The output should contain the listing word for word and no pictures.
- - -
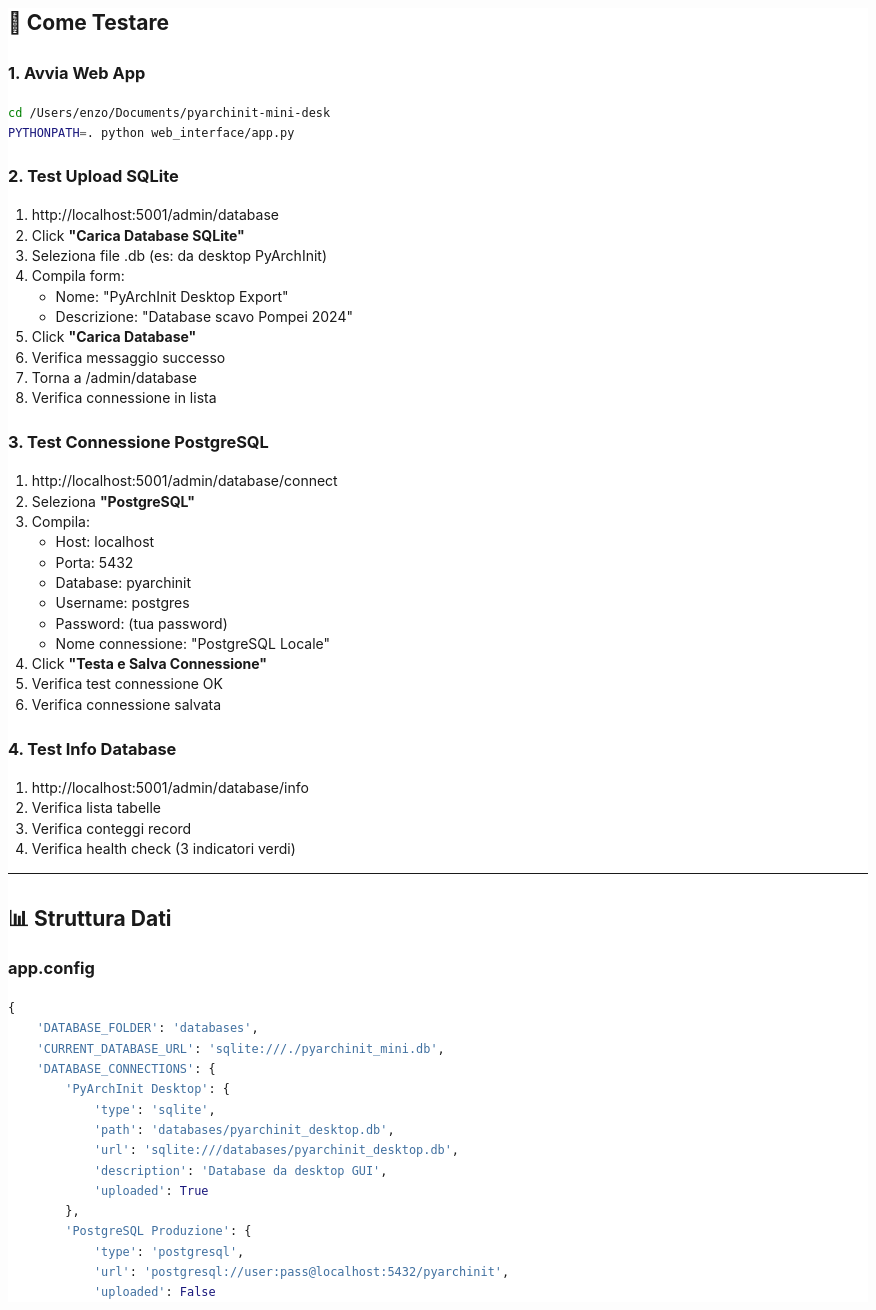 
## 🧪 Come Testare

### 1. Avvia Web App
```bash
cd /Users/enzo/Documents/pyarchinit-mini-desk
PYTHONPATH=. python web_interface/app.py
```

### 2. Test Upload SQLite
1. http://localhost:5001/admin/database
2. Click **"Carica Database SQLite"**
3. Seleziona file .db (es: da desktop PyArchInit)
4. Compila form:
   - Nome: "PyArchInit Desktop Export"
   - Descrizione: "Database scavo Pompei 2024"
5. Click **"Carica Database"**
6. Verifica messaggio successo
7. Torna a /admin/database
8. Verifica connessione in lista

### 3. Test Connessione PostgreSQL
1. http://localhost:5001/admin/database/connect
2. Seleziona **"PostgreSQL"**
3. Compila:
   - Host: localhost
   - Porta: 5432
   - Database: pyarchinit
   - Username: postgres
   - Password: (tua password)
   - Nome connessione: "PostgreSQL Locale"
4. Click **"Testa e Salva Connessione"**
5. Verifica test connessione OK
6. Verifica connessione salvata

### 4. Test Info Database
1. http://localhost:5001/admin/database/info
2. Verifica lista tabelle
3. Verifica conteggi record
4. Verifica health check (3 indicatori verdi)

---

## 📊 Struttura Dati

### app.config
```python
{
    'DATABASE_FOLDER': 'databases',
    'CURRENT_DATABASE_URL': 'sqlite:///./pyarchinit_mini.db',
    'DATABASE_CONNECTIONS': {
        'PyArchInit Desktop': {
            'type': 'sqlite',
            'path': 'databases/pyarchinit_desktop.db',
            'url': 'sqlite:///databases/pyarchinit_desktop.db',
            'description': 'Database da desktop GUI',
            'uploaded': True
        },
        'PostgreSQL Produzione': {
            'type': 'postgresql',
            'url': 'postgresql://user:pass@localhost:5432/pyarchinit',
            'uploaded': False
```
- - -
EXERCISE SOLUTION>
## 🧪 Come Testare

### 1. Avvia Web App
```bash
cd /Users/enzo/Documents/pyarchinit-mini-desk
PYTHONPATH=. python web_interface/app.py
```

### 2. Test Upload SQLite
1. http://localhost:5001/admin/database
2. Click **"Carica Database SQLite"**
3. Seleziona file .db (es: da desktop PyArchInit)
4. Compila form:
   - Nome: "PyArchInit Desktop Export"
   - Descrizione: "Database scavo Pompei 2024"
5. Click **"Carica Database"**
6. Verifica messaggio successo
7. Torna a /admin/database
8. Verifica connessione in lista

### 3. Test Connessione PostgreSQL
1. http://localhost:5001/admin/database/connect
2. Seleziona **"PostgreSQL"**
3. Compila:
   - Host: localhost
   - Porta: 5432
   - Database: pyarchinit
   - Username: postgres
   - Password: (tua password)
   - Nome connessione: "PostgreSQL Locale"
4. Click **"Testa e Salva Connessione"**
5. Verifica test connessione OK
6. Verifica connessione salvata

### 4. Test Info Database
1. http://localhost:5001/admin/database/info
2. Verifica lista tabelle
3. Verifica conteggi record
4. Verifica health check (3 indicatori verdi)

---

## 📊 Struttura Dati

### app.config
```python
{
    'DATABASE_FOLDER': 'databases',
    'CURRENT_DATABASE_URL': 'sqlite:///./pyarchinit_mini.db',
    'DATABASE_CONNECTIONS': {
        'PyArchInit Desktop': {
            'type': 'sqlite',
            'path': 'databases/pyarchinit_desktop.db',
            'url': 'sqlite:///databases/pyarchinit_desktop.db',
            'description': 'Database da desktop GUI',
            'uploaded': True
        },
        'PostgreSQL Produzione': {
            'type': 'postgresql',
            'url': 'postgresql://user:pass@localhost:5432/pyarchinit',
            'uploaded': False
```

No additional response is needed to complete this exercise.